Work required: Look for the string "Connected" in the listing. Copy each line that has it.

§

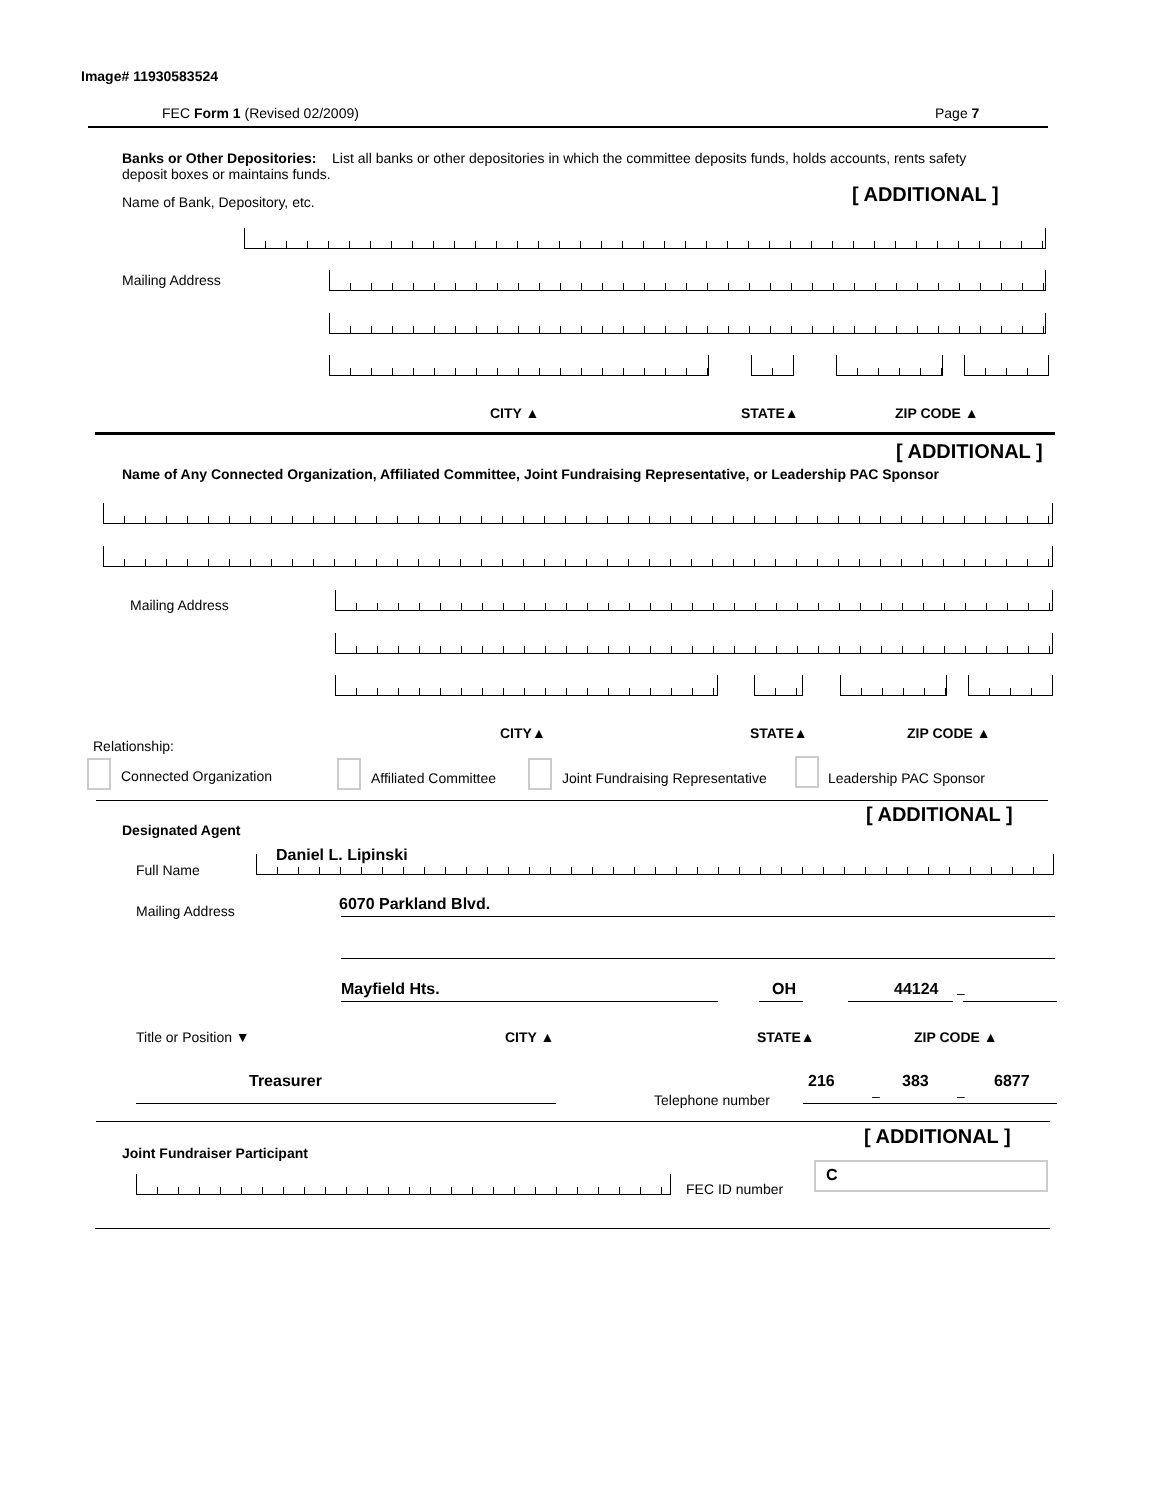Image# 11930583524
FEC Form 1 (Revised 02/2009) Page 7
Banks or Other Depositories: List all banks or other depositories in which the committee deposits funds, holds accounts, rents safety deposit boxes or maintains funds.
Name of Bank, Depository, etc. [ ADDITIONAL ]
Mailing Address
CITY ▲ STATE▲ ZIP CODE ▲
[ ADDITIONAL ]
Name of Any Connected Organization, Affiliated Committee, Joint Fundraising Representative, or Leadership PAC Sponsor
Mailing Address
CITY▲ STATE▲ ZIP CODE ▲
Relationship:
Connected Organization Affiliated Committee
Joint Fundraising Representative
Leadership PAC Sponsor
[ ADDITIONAL ]
Designated Agent
Full Name
Daniel L. Lipinski
Mailing Address 6070 Parkland Blvd.
Mayfield Hts. OH 44124 –
Title or Position ▼ CITY ▲ STATE▲ ZIP CODE ▲
Treasurer
Telephone number
216
–
383
–
6877
[ ADDITIONAL ]
Joint Fundraiser Participant
FEC ID number
C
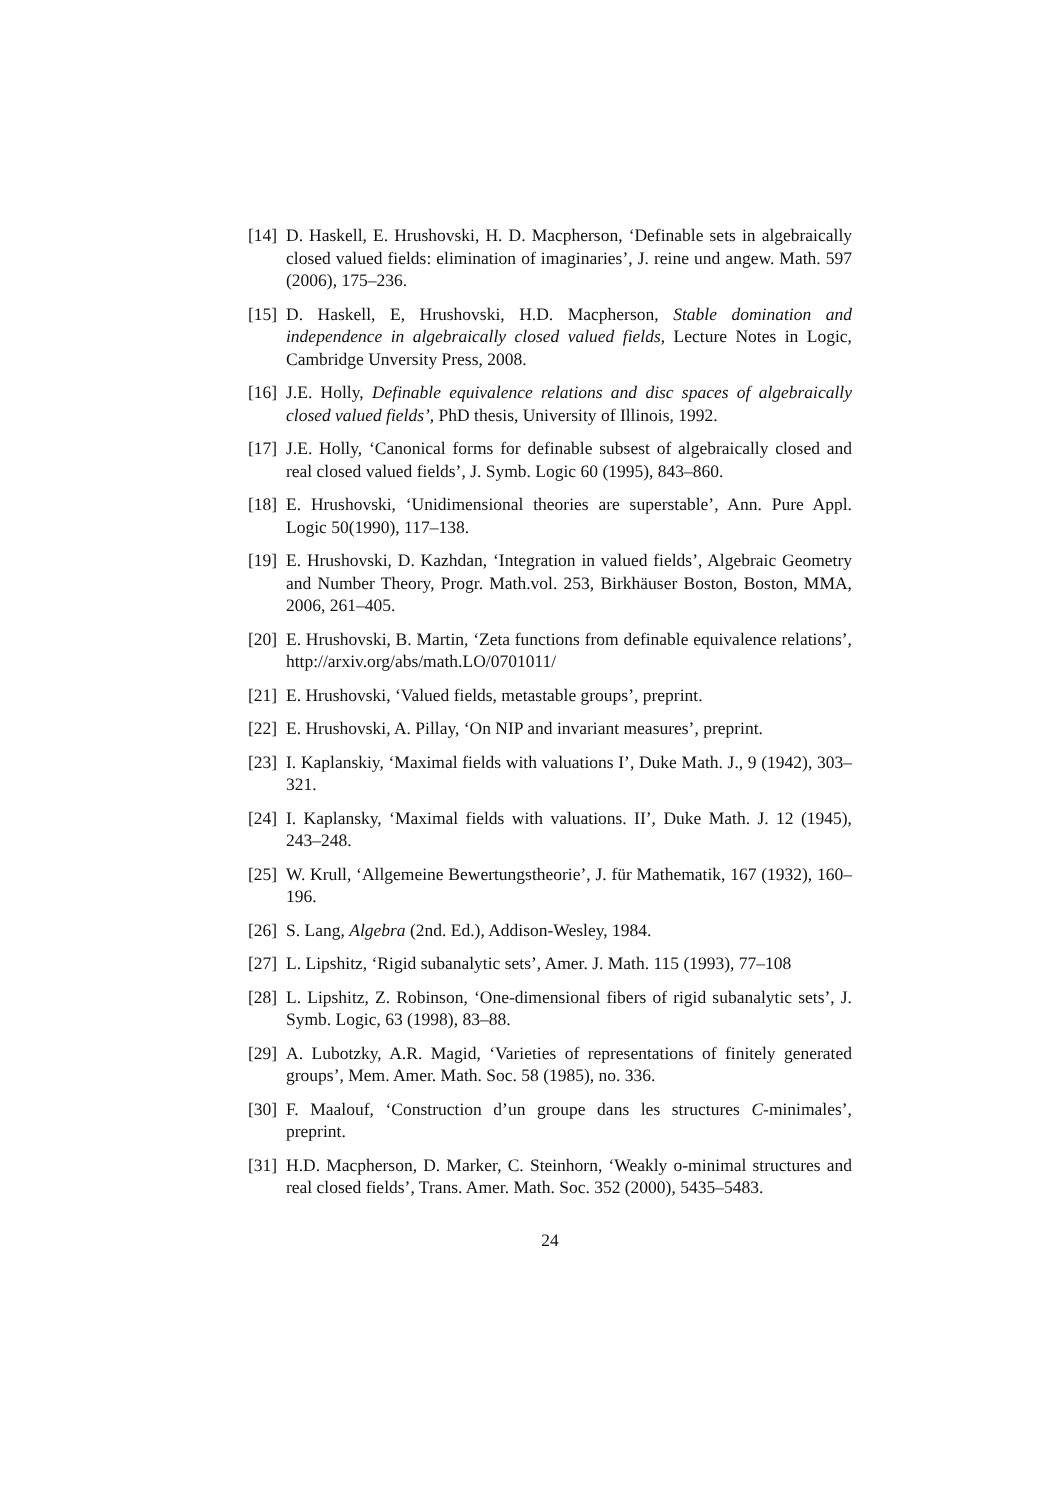[14] D. Haskell, E. Hrushovski, H. D. Macpherson, ‘Definable sets in algebraically closed valued fields: elimination of imaginaries’, J. reine und angew. Math. 597 (2006), 175–236.
[15] D. Haskell, E, Hrushovski, H.D. Macpherson, Stable domination and independence in algebraically closed valued fields, Lecture Notes in Logic, Cambridge Unversity Press, 2008.
[16] J.E. Holly, Definable equivalence relations and disc spaces of algebraically closed valued fields’, PhD thesis, University of Illinois, 1992.
[17] J.E. Holly, ‘Canonical forms for definable subsest of algebraically closed and real closed valued fields’, J. Symb. Logic 60 (1995), 843–860.
[18] E. Hrushovski, ‘Unidimensional theories are superstable’, Ann. Pure Appl. Logic 50(1990), 117–138.
[19] E. Hrushovski, D. Kazhdan, ‘Integration in valued fields’, Algebraic Geometry and Number Theory, Progr. Math.vol. 253, Birkhäuser Boston, Boston, MMA, 2006, 261–405.
[20] E. Hrushovski, B. Martin, ‘Zeta functions from definable equivalence relations’, http://arxiv.org/abs/math.LO/0701011/
[21] E. Hrushovski, ‘Valued fields, metastable groups’, preprint.
[22] E. Hrushovski, A. Pillay, ‘On NIP and invariant measures’, preprint.
[23] I. Kaplanskiy, ‘Maximal fields with valuations I’, Duke Math. J., 9 (1942), 303–321.
[24] I. Kaplansky, ‘Maximal fields with valuations. II’, Duke Math. J. 12 (1945), 243–248.
[25] W. Krull, ‘Allgemeine Bewertungstheorie’, J. für Mathematik, 167 (1932), 160–196.
[26] S. Lang, Algebra (2nd. Ed.), Addison-Wesley, 1984.
[27] L. Lipshitz, ‘Rigid subanalytic sets’, Amer. J. Math. 115 (1993), 77–108
[28] L. Lipshitz, Z. Robinson, ‘One-dimensional fibers of rigid subanalytic sets’, J. Symb. Logic, 63 (1998), 83–88.
[29] A. Lubotzky, A.R. Magid, ‘Varieties of representations of finitely generated groups’, Mem. Amer. Math. Soc. 58 (1985), no. 336.
[30] F. Maalouf, ‘Construction d’un groupe dans les structures C-minimales’, preprint.
[31] H.D. Macpherson, D. Marker, C. Steinhorn, ‘Weakly o-minimal structures and real closed fields’, Trans. Amer. Math. Soc. 352 (2000), 5435–5483.
24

§

Solution to this exercise:
Name of Any Connected Organization, Affiliated Committee, Joint Fundraising Representative, or Leadership PAC Sponsor
Connected Organization Affiliated Committee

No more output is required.